Our solution was to present it as being analogous to a CPR Part 55 trespass scenario and build on it. In the end, we dispensed with the use of ‘stakes in the ground’ or the like, instead devising a host of “steps” that we would implement before the injunction, though granted, would be effective, and not before. Once the steps, twenty six in all, had been taken, then it was made to be part of the order that a witness statement should be supplied to the court confirming their implementation. The 26 “steps” involved a number of different broadcasting methods, ranging from [and only by way of examples] media use including You Tube, Facebook etc, to leaflets being supplied with newspapers, projections of the message onto the adjacent walls of present “hotspot” locations and displaying a notice on a van to be driven around.

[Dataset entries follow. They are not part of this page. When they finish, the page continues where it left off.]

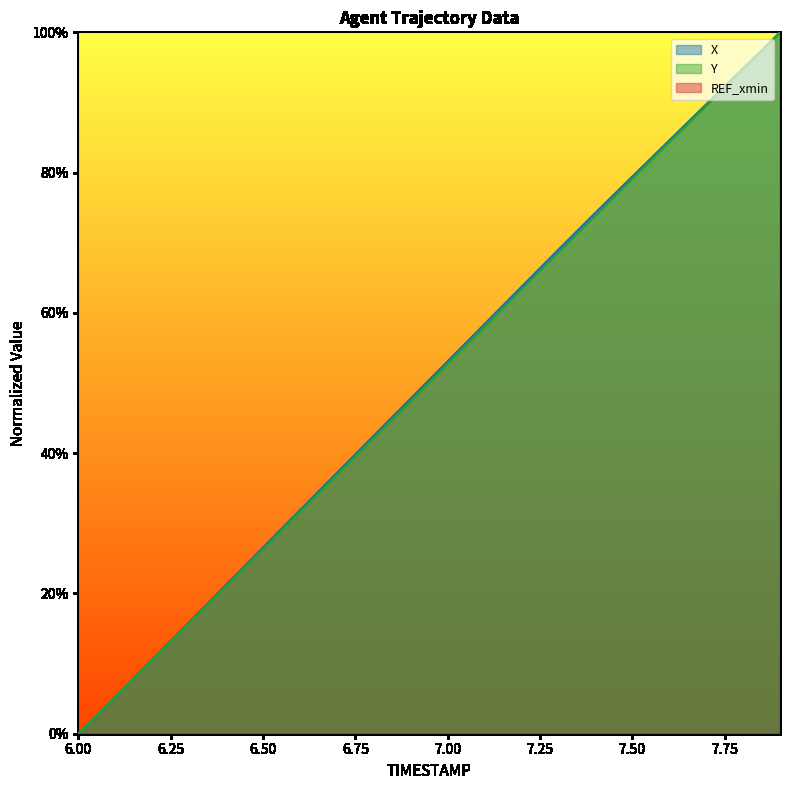

Which series has the widest spread of values?

X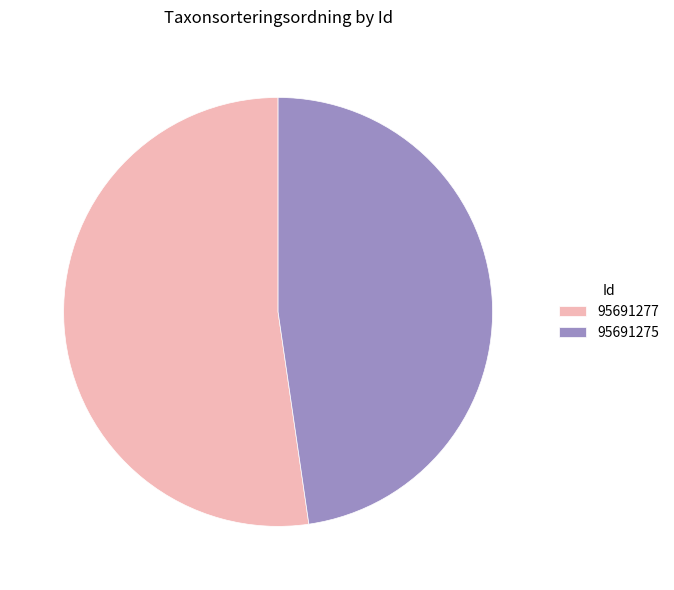

How many slices are in this pie chart?

2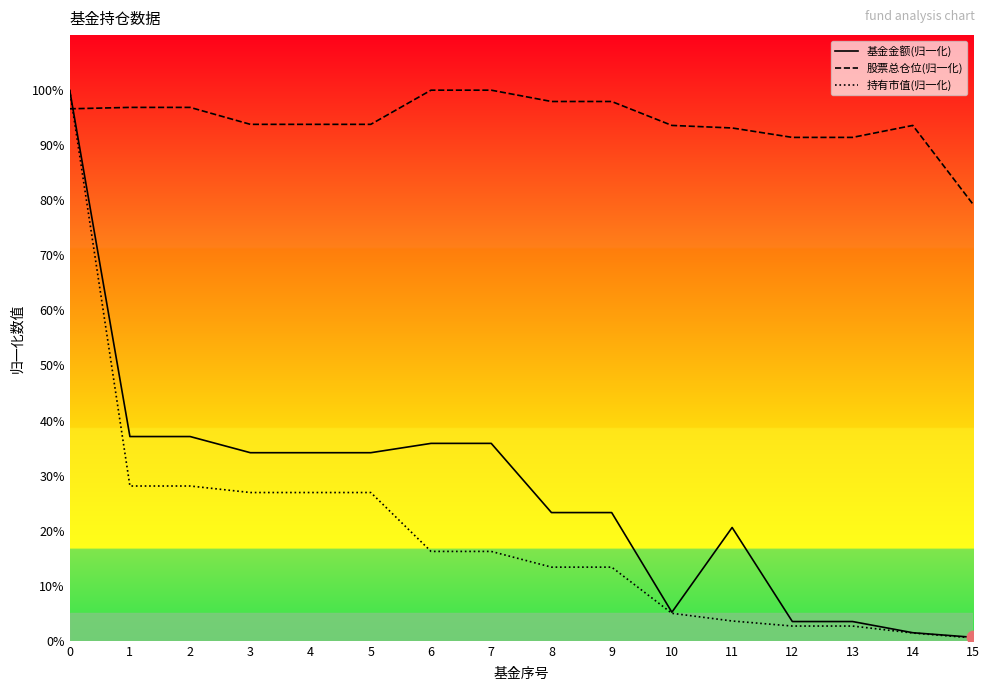

Which series reaches the maximum Y coordinate?

基金金额(归一化)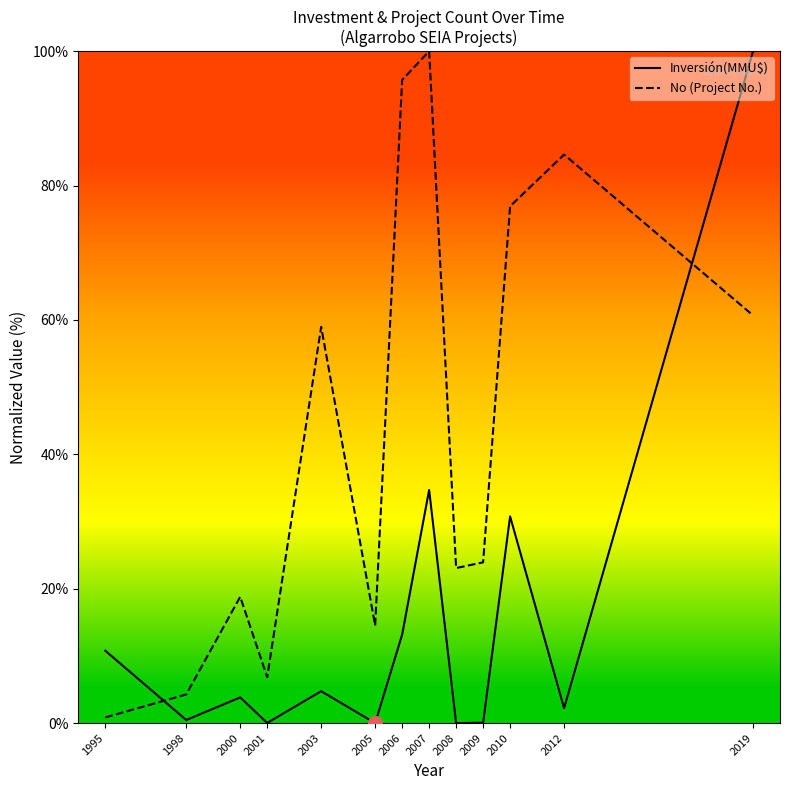

At which category is the sum across all series the highest?

2019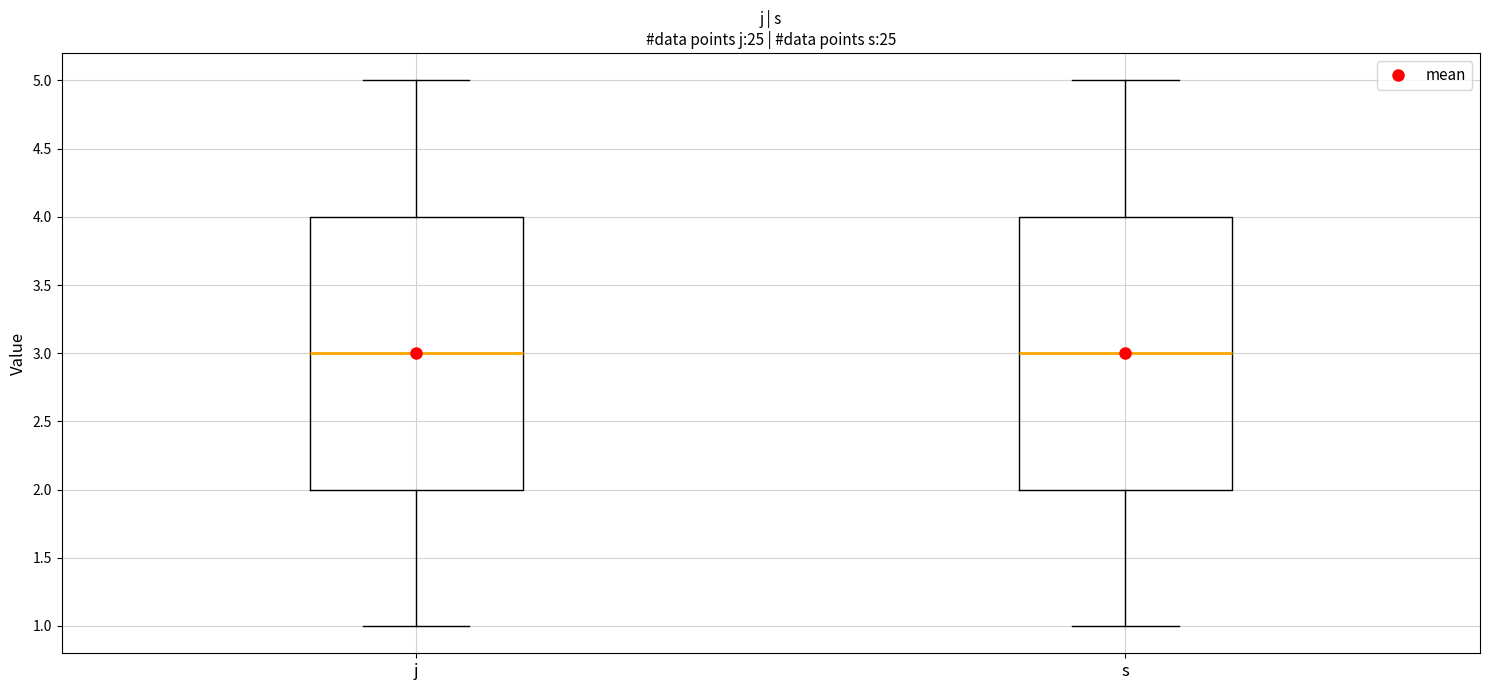

Reading left to right, transcribe this box plot: for each box, give where its median line is, the range the box spans, and where its two whiskers end, as read against the y-axis. The values are not printed on the chart, so give them approximately, as read against the axis.

j: median 3, box 2 to 4, whiskers 1 to 5
s: median 3, box 2 to 4, whiskers 1 to 5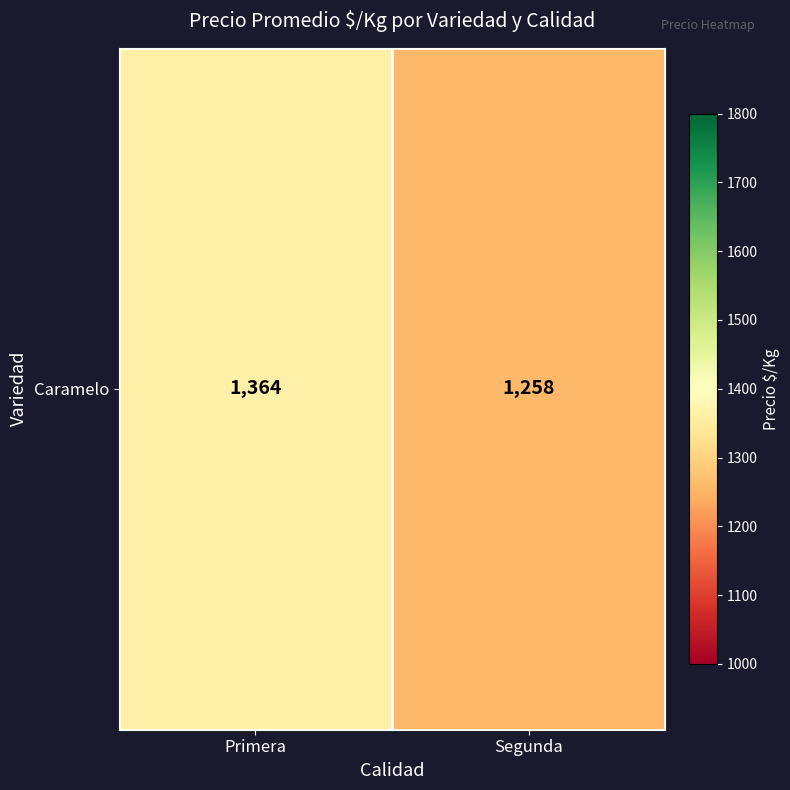

Approximately how many times larger is the value at Segunda compared to Primera?

0.9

Obtaining a Black Country Wide Order

Ultimately this was a case of providing the court with evidence, clearly presented, which demonstrated that car cruises really were ‘moving’ around the area. This was done in two main ways: firstly by reference to one of the detailed, overarching witness statements which illustrated several incidents that had been set out within the body of the main witness statements; and secondly by presenting to the court a large map [1;60,000] with ten clearly marked ‘hotspot’ areas on it. The latter made it easy for the court to see the network of roads linking up the hotspots and therefore to recognise how easy it would be for the cruises to move through the Black Country area. One seemingly simple task, that of convincing HHJ Owen QC that the cruisers would likely use social media on their mobile phones to inform each other of the changing locations, appeared to be more difficult than envisaged, embracing as it does all that goes with the use of smart phones. However it appears that this was an accepted part of the modern age in communications that the court needed to factor into its relevant considerations. In addition the argument was run, that there was really no reason to protect residents in hotspot areas but leave vulnerable those residents who lived further down the road who had not yet had to deal with the full force of the cruises. Once these guiding and cardinal submissions had been made, and then coupling them to the other ‘displacement’ arguments run [see above], the order was granted protecting the whole area.

Power of Arrest

Similarly to the scale of the injunction, obtaining the power of arrest followed swiftly once the evidence had been drawn together for the court. The Judge acknowledged that the psychological harm caused to locals by the cruises came well within the definition required. The Injunction Order now has a mirror power of arrest for those who are driving or being carried in the offending vehicles.

In conclusion

It was not the law which was problematic, though we presented authorities to the court and plainly had to make the running in our Particulars of Claim and skeleton arguments as to jurisdictional matters. This application was mostly about clear presentation, and being undaunted by the terms of previous car cruising Injunctions, arguing instead that as the world evolves and changes necessitating alterations to the approaches of the court and the finding of relevant solutions for changed times, here was a situation which made unique demands of the courts equitable jurisdiction to grant injunctive relief in a unique but relevant, and proportionate way [Mercedes-Benz AG-v- Leiduck [1966] 1 A.C.284].

Joseph Giret QC and Anya Newman are barristers at St Ives Chambers, Birmingham, and acted for the councils involved in obtaining the injunction.